In good exterior and very good interior condition.
Extremities lightly rubbed, faint foxing to endpapers and fore edge, otherwise ok.

All pages are complete and tight in the binding.

Approx/Measurements: 7-1/2" x 5-1/2 ~ 0.7 lbs.

Published by House Schinking in 1928

Table of contents:

1. The drama
2. The problem
3. The airship
4. The flight report; the outward and return journey

5. Diary of a passanger
6. Welcoming in America and return flight
7. Retrospect and prospect




Background info:

Dr.

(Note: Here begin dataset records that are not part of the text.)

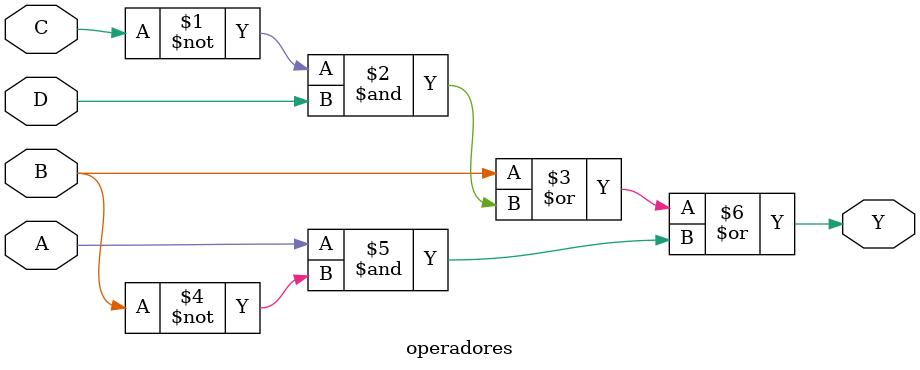
<source format=v>
module gateLevel(input wire A, B, C, D, output Y);

	wire w2, w3, w5, w6;
	not (w2, B);
	not (w3, C);
	and (w5, w3, D);
	and (w6, A, w2);
	or (Y, B, w5, w6);

endmodule

module  operadores(input wire A, B, C, D, output Y);

	assign Y= B | (~C&D) | (A&~B);
	
endmodule
</source>
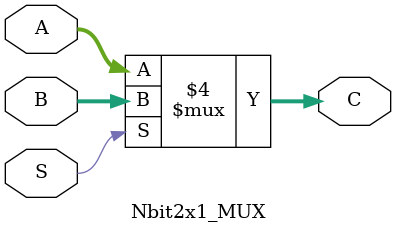
<source format=v>

`timescale 1ns/1ns

module Nbit2x1_MUX #(parameter N=32)(input [N-1:0] A, B, input S, output reg [N-1:0] C);

always @(*)
begin
if(S==1)
C=B;
else
C=A;

end
endmodule
</source>
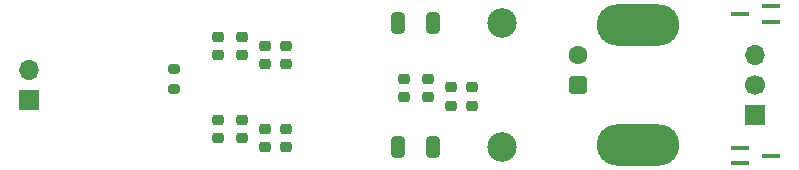
<source format=gbr>
%TF.GenerationSoftware,KiCad,Pcbnew,(6.0.10)*%
%TF.CreationDate,2023-06-04T21:30:06-04:00*%
%TF.ProjectId,diff-probe,64696666-2d70-4726-9f62-652e6b696361,A*%
%TF.SameCoordinates,PX1f78a40PY3750280*%
%TF.FileFunction,Soldermask,Bot*%
%TF.FilePolarity,Negative*%
%FSLAX46Y46*%
G04 Gerber Fmt 4.6, Leading zero omitted, Abs format (unit mm)*
G04 Created by KiCad (PCBNEW (6.0.10)) date 2023-06-04 21:30:06*
%MOMM*%
%LPD*%
G01*
G04 APERTURE LIST*
G04 Aperture macros list*
%AMRoundRect*
0 Rectangle with rounded corners*
0 $1 Rounding radius*
0 $2 $3 $4 $5 $6 $7 $8 $9 X,Y pos of 4 corners*
0 Add a 4 corners polygon primitive as box body*
4,1,4,$2,$3,$4,$5,$6,$7,$8,$9,$2,$3,0*
0 Add four circle primitives for the rounded corners*
1,1,$1+$1,$2,$3*
1,1,$1+$1,$4,$5*
1,1,$1+$1,$6,$7*
1,1,$1+$1,$8,$9*
0 Add four rect primitives between the rounded corners*
20,1,$1+$1,$2,$3,$4,$5,0*
20,1,$1+$1,$4,$5,$6,$7,0*
20,1,$1+$1,$6,$7,$8,$9,0*
20,1,$1+$1,$8,$9,$2,$3,0*%
%AMHorizOval*
0 Thick line with rounded ends*
0 $1 width*
0 $2 $3 position (X,Y) of the first rounded end (center of the circle)*
0 $4 $5 position (X,Y) of the second rounded end (center of the circle)*
0 Add line between two ends*
20,1,$1,$2,$3,$4,$5,0*
0 Add two circle primitives to create the rounded ends*
1,1,$1,$2,$3*
1,1,$1,$4,$5*%
G04 Aperture macros list end*
%ADD10C,2.500000*%
%ADD11R,1.500000X0.450000*%
%ADD12O,7.000000X3.500000*%
%ADD13RoundRect,0.400000X-0.400000X0.400000X-0.400000X-0.400000X0.400000X-0.400000X0.400000X0.400000X0*%
%ADD14C,1.600000*%
%ADD15R,1.700000X1.700000*%
%ADD16O,1.700000X1.700000*%
%ADD17RoundRect,0.250000X-0.325000X-0.650000X0.325000X-0.650000X0.325000X0.650000X-0.325000X0.650000X0*%
%ADD18RoundRect,0.225000X-0.250000X0.225000X-0.250000X-0.225000X0.250000X-0.225000X0.250000X0.225000X0*%
%ADD19RoundRect,0.250000X0.325000X0.650000X-0.325000X0.650000X-0.325000X-0.650000X0.325000X-0.650000X0*%
%ADD20HorizOval,1.700000X0.000000X0.000000X0.000000X0.000000X0*%
%ADD21RoundRect,0.200000X-0.275000X0.200000X-0.275000X-0.200000X0.275000X-0.200000X0.275000X0.200000X0*%
G04 APERTURE END LIST*
D10*
%TO.C,H2*%
X42000000Y2750000D03*
%TD*%
%TO.C,H1*%
X42000000Y13250000D03*
%TD*%
D11*
%TO.C,D2*%
X64830000Y2000000D03*
X62170000Y2650000D03*
X62170000Y1350000D03*
%TD*%
%TO.C,D1*%
X62170000Y14000000D03*
X64830000Y13350000D03*
X64830000Y14650000D03*
%TD*%
D12*
%TO.C,J2*%
X53580000Y2920000D03*
X53580000Y13080000D03*
D13*
X48500000Y8000000D03*
D14*
X48500000Y10540000D03*
%TD*%
D15*
%TO.C,J1*%
X2000000Y6730000D03*
D16*
X2000000Y9270000D03*
%TD*%
D17*
%TO.C,C40*%
X33275000Y13250000D03*
X36225000Y13250000D03*
%TD*%
D18*
%TO.C,C13*%
X18000000Y5025000D03*
X18000000Y3475000D03*
%TD*%
D19*
%TO.C,C41*%
X33275000Y2750000D03*
X36225000Y2750000D03*
%TD*%
D18*
%TO.C,C23*%
X18000000Y12025000D03*
X18000000Y10475000D03*
%TD*%
%TO.C,C21*%
X20000000Y12025000D03*
X20000000Y10475000D03*
%TD*%
%TO.C,C33*%
X33750000Y8525000D03*
X33750000Y6975000D03*
%TD*%
D15*
%TO.C,J3*%
X63500000Y5460000D03*
D20*
X63500000Y8000000D03*
D16*
X63500000Y10540000D03*
%TD*%
D18*
%TO.C,C10*%
X23750000Y2725000D03*
X23750000Y4275000D03*
%TD*%
%TO.C,C11*%
X20000000Y5025000D03*
X20000000Y3475000D03*
%TD*%
%TO.C,C30*%
X39500000Y6225000D03*
X39500000Y7775000D03*
%TD*%
%TO.C,C22*%
X22000000Y9725000D03*
X22000000Y11275000D03*
%TD*%
D21*
%TO.C,R6*%
X14250000Y9325000D03*
X14250000Y7675000D03*
%TD*%
D18*
%TO.C,C31*%
X35750000Y8525000D03*
X35750000Y6975000D03*
%TD*%
%TO.C,C20*%
X23750000Y9725000D03*
X23750000Y11275000D03*
%TD*%
%TO.C,C32*%
X37750000Y7775000D03*
X37750000Y6225000D03*
%TD*%
%TO.C,C12*%
X22000000Y4275000D03*
X22000000Y2725000D03*
%TD*%
M02*

</source>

Hugo Eckener was the old man of the Zeppelin Airship Company. Eckener was responsible for training most of Germany's airship pilots both during and after World War I.

Eckener then set about raising funds for and supervising construction of Graf Zeppelin, the most successful rigid airship ever built. Eckener captained Graf Zeppelin on most of its record setting flights including the first flight around the world by an airship. Many of the records set by Eckener with Graf Zeppelin stand to the present day.

A master of publicity as well as a master airship captain, Eckener used the Graf Zeppelin to establish the Zeppelin as a symbol of German pride and engineering.

The LZ 127 Graf Zeppelin was the sister of the LZ 126 later recristened the USS Los Angeles (ZR-3),was a large rigid airship (or dirigible) in the early 20th Century . It was named after the German pioneer of airships, Ferdinand von Zeppelin, who held the rank of Graf or Count in the German nobility (in German usage the "von" in a name is omitted when a title such as "Graf" is employed). It flew for the first time on September 18, 1928 and, with a total length of 236.6 m (776 ft) and volume of 105,000 m³ (3,708,040 ft³), was the largest airship up to that time. It was powered by 5 Maybach 550 HP engines that ran off of Blau gas and could carry a payload of 60 metric tonnes.

Initially it was to be used for experimental and demonstration purposes to prepare the way for regular airship traveling, but also carried passengers and mail to cover the costs.